## ASSIGNMENT
Leaving out the pictures, write the following records exactly as they read.

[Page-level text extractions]
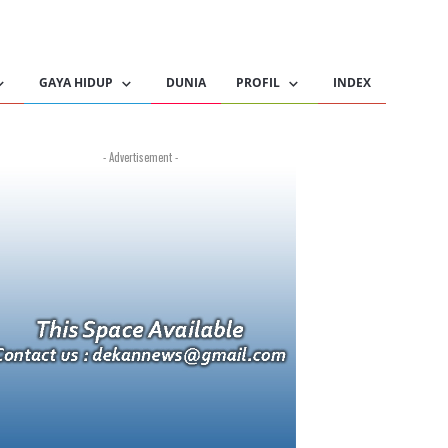
GAYA HIDUP
DUNIA
PROFIL
INDEX
- Advertisement -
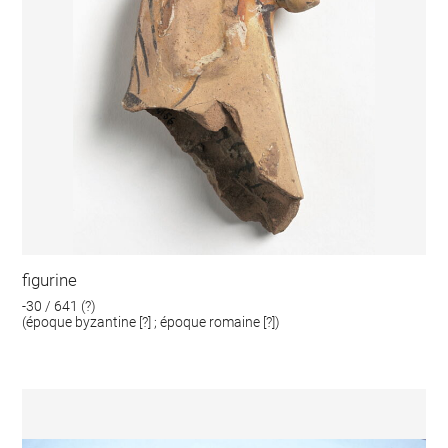
figurine
-30 / 641 (?)
(époque byzantine [?] ; époque romaine [?])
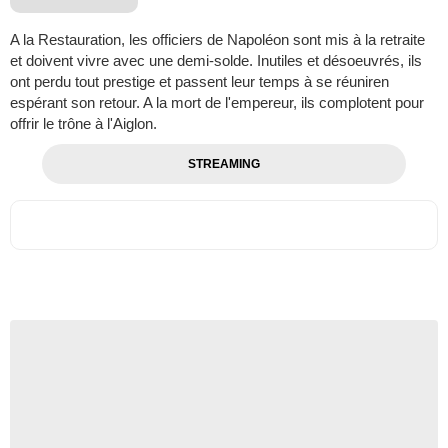
A la Restauration, les officiers de Napoléon sont mis à la retraite
et doivent vivre avec une demi-solde. Inutiles et désoeuvrés, ils
ont perdu tout prestige et passent leur temps à se réuniren
espérant son retour. A la mort de l'empereur, ils complotent pour
offrir le trône à l'Aiglon.
STREAMING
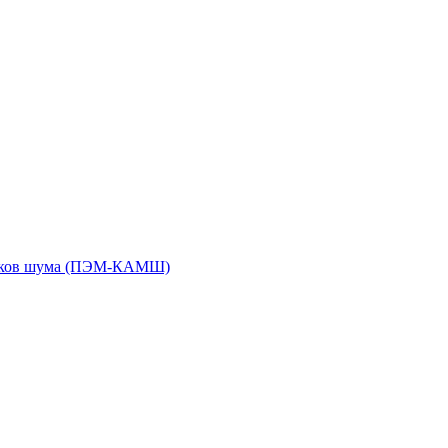
чиков шума (ПЭМ-КАМШ)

## TASK SOLUTION
GAYA HIDUP
DUNIA
PROFIL
INDEX
- Advertisement -
figurine
-30 / 641 (?)
(époque byzantine [?] ; époque romaine [?])
A la Restauration, les officiers de Napoléon sont mis à la retraite
et doivent vivre avec une demi-solde. Inutiles et désoeuvrés, ils
ont perdu tout prestige et passent leur temps à se réuniren
espérant son retour. A la mort de l'empereur, ils complotent pour
offrir le trône à l'Aiglon.
STREAMING
чиков шума (ПЭМ-КАМШ)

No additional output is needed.